The letter to BioMarin follows an FDA committee meeting last year that did not recommend drisapersen for approval based at least partially on concerns that clinical trials do not effectively increase levels of the protein dystrophin, the lack of which causes the disease.

The agency has insisted on placebo-controlled trials of both drugs to establish their efficacy and safety, though researchers and patient advocates suggest proof that dystrophin is being produced as a result of the drug without significant side effects should be sufficient to start use.

"My feeling is, it can't hurt to be approved, in the sense that it's got such a safety profile, it looks like its efficacious, and it's making protein," Lou Kunkel, a researcher who worked with both BioMarin and Sarepta, the company that makes eteplirsen, told the Boston Business Journal. "That, to me, would predict it to have an effect. And it would be a travesty not to let patients have it."
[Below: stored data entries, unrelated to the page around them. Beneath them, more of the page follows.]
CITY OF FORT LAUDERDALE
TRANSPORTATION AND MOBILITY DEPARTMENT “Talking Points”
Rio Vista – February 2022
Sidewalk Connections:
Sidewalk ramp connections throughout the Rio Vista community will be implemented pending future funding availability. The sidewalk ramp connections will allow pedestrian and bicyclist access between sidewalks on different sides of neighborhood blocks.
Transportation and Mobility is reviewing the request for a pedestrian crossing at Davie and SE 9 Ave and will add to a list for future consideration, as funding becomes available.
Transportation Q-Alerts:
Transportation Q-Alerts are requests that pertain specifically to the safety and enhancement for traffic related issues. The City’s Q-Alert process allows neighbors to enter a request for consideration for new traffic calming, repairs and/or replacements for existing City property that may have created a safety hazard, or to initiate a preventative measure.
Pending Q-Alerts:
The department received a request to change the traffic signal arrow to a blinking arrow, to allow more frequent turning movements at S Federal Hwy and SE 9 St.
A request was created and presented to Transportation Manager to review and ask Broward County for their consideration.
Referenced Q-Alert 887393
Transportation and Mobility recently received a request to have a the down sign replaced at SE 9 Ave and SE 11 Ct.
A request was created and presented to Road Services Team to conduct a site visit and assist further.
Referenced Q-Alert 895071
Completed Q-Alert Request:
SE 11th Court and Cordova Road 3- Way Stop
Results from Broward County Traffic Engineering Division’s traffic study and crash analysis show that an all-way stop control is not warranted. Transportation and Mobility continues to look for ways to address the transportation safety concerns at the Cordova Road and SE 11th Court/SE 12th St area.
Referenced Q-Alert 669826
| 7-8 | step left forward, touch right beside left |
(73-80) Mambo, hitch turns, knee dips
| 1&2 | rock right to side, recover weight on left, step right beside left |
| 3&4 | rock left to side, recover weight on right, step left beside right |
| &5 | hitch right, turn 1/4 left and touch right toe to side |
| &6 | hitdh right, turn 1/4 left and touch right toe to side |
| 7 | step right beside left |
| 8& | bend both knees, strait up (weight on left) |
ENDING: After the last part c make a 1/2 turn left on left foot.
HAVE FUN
Kunkel, who also was involved in the discovery of dystrophin's role in Duchenne muscular dystrophy, said his focus is on whether the drugs promote production of the protein, as opposed to overall clinical trial results. He noted the FDA was less concerned with what the drug is supposed to do, missing the point that it may be more difficult to recruit patients for clinical trials.

"Imagine, these trials are taking place for the real efficacy in the kids who are 7, 8, 9 years old. And they're in the phase of the disease where they're going to lose ambulation by 10," Kunkel said. "So imagine if you were told this is going to be a placebo-controlled trial and your child is one of the third that wasn't going to get drug. I wouldn't sign up for that trial."
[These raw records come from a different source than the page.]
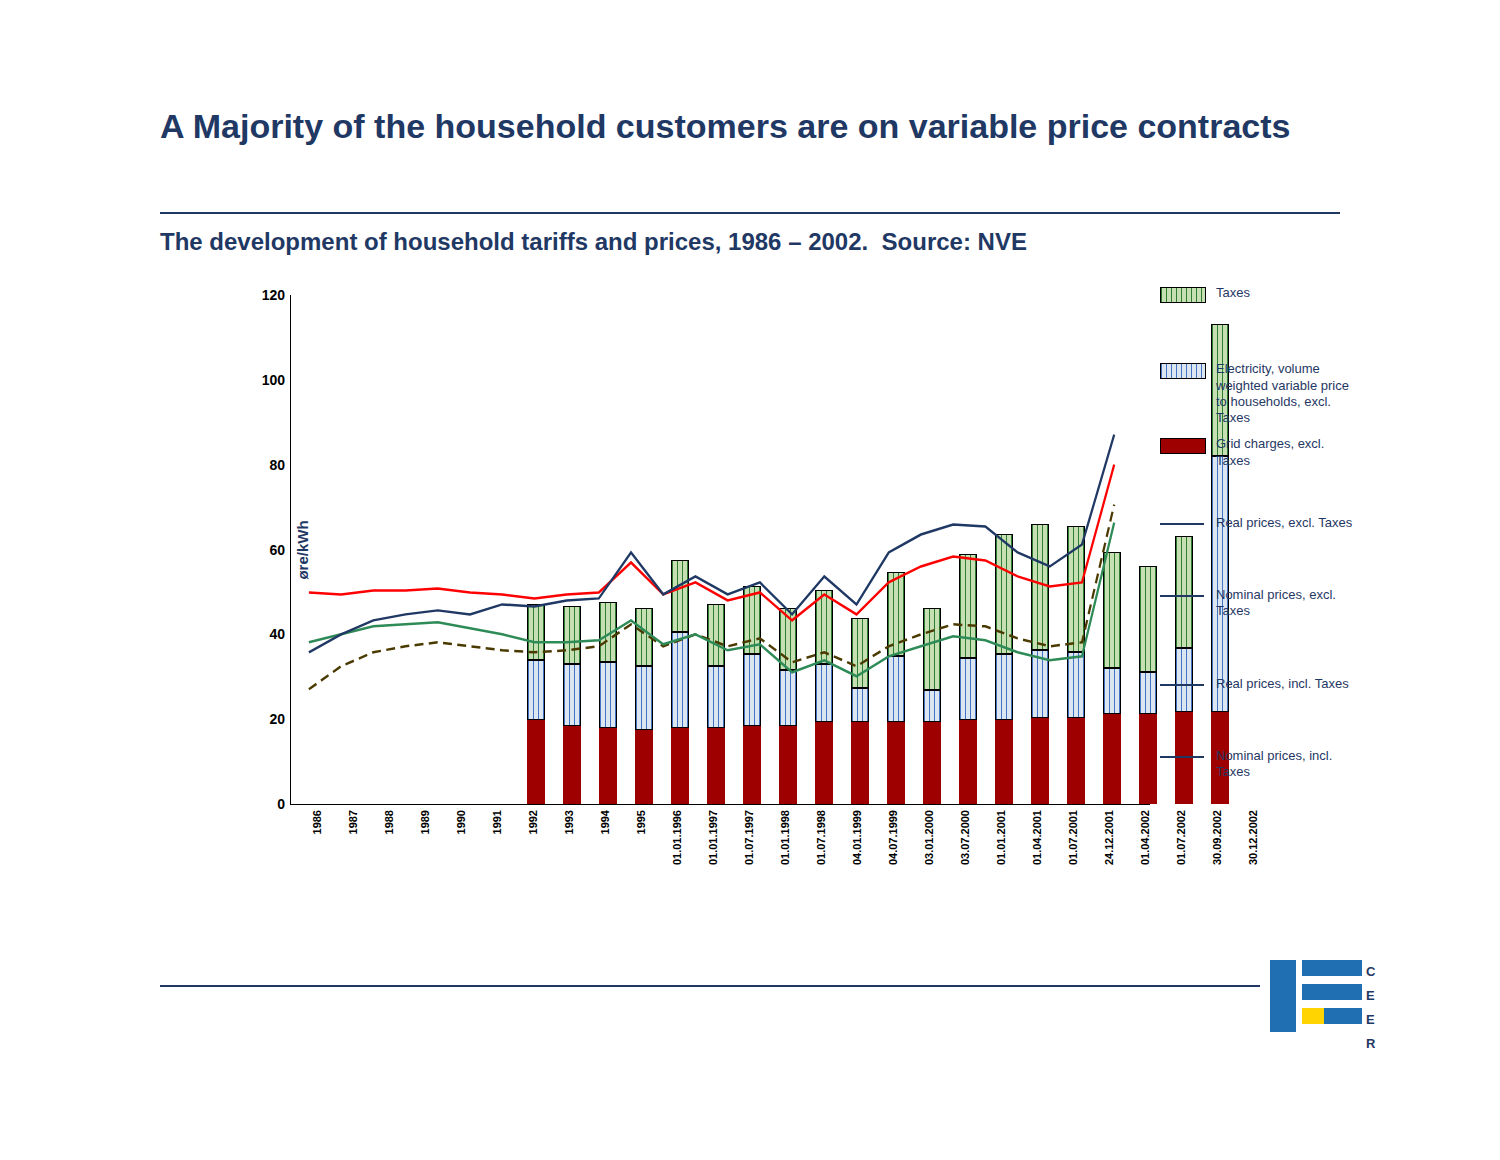A Majority of the household customers are on variable price contracts
The development of household tariffs and prices, 1986 – 2002. Source: NVE
øre/kWh
120
100
80
60
40
20
0
1986
1987
1988
1989
1990
1991
1992
1993
1994
1995
01.01.1996
01.01.1997
01.07.1997
01.01.1998
01.07.1998
04.01.1999
04.07.1999
03.01.2000
03.07.2000
01.01.2001
01.04.2001
01.07.2001
24.12.2001
01.04.2002
01.07.2002
30.09.2002
30.12.2002
Taxes
Electricity, volume weighted variable price to households, excl. Taxes
Grid charges, excl. Taxes
Real prices, excl. Taxes
Nominal prices, excl. Taxes
Real prices, incl. Taxes
Nominal prices, incl. Taxes
C
E
E
R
In a 2014 statement on its questions about eteplirsen, the FDA said "it would be necessary to include data in its new drug application demonstrating that eteplirsen increases production of the muscle protein dystrophin," expressing concerns over measurement methods in the company's trials of the drug.

In the materials distributed during discussion on drisapersen in November, the agency expressed concerns about both the safety and efficacy of the drug based on clinical trial evidence BioMarin presented. The materials also point to the risk for side effects being justified by the results of the trials.

Kunkel said the levels of dystrophin promoted by both drugs are not that high, adding that he shared concerns with BioMarin about the toxicity of its drug. Considering the committee hearing in November on drisapersen, he said Serapta may run into at least one of the same issues at its hearing this month.

"They are in the range where you might say they would have some effect, but they questioned BioMarin about their levels," Kunkel said. "How much would they need to be correct? Can you predict that? That's a very difficult number to put out there."

BioMarin said in a press release it is reviewing the FDA's letter and would work with the agency to determine what it needs to do next, adding that ongoing trials for drisapersen would continue as it prepares the next steps for the drug's application for approval.